Zu prüfende Daten
◆ ◆ ◆ ◆
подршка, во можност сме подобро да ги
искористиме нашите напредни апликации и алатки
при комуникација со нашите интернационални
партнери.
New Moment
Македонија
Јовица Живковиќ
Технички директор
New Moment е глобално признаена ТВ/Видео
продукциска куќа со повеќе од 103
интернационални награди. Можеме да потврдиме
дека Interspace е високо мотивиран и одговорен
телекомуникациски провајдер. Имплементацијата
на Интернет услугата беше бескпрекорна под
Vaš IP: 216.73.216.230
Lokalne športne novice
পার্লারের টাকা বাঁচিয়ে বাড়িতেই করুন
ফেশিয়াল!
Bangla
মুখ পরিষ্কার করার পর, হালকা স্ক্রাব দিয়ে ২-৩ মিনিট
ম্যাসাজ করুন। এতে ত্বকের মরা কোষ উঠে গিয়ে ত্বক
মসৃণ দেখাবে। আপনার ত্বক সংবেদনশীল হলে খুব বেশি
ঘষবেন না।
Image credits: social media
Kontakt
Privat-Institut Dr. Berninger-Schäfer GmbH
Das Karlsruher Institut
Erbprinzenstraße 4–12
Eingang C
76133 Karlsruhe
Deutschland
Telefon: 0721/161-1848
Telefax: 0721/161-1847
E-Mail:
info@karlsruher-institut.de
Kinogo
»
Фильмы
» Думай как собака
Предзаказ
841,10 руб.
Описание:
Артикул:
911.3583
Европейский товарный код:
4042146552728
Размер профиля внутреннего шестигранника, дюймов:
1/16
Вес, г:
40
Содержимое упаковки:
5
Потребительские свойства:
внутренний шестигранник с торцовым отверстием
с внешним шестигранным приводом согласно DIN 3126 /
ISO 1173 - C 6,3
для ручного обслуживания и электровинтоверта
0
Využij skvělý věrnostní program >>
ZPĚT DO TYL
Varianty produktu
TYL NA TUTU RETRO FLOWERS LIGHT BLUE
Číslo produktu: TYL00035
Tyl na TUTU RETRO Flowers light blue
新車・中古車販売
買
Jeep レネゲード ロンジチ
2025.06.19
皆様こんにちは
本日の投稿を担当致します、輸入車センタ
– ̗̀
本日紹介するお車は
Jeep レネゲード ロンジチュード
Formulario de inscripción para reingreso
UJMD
◆ ◆ ◆ ◆
Deine Aufgabe
Gib den Abschnitt, der am Anfang der Datensätze beginnt und mit der Zeile endet, die „Lokalne športne novice“ enthält, Zeile für Zeile unverändert wieder. Beide Grenzen gehören dazu.

Antwort
подршка, во можност сме подобро да ги
искористиме нашите напредни апликации и алатки
при комуникација со нашите интернационални
партнери.
New Moment
Македонија
Јовица Живковиќ
Технички директор
New Moment е глобално признаена ТВ/Видео
продукциска куќа со повеќе од 103
интернационални награди. Можеме да потврдиме
дека Interspace е високо мотивиран и одговорен
телекомуникациски провајдер. Имплементацијата
на Интернет услугата беше бескпрекорна под
Vaš IP: 216.73.216.230
Lokalne športne novice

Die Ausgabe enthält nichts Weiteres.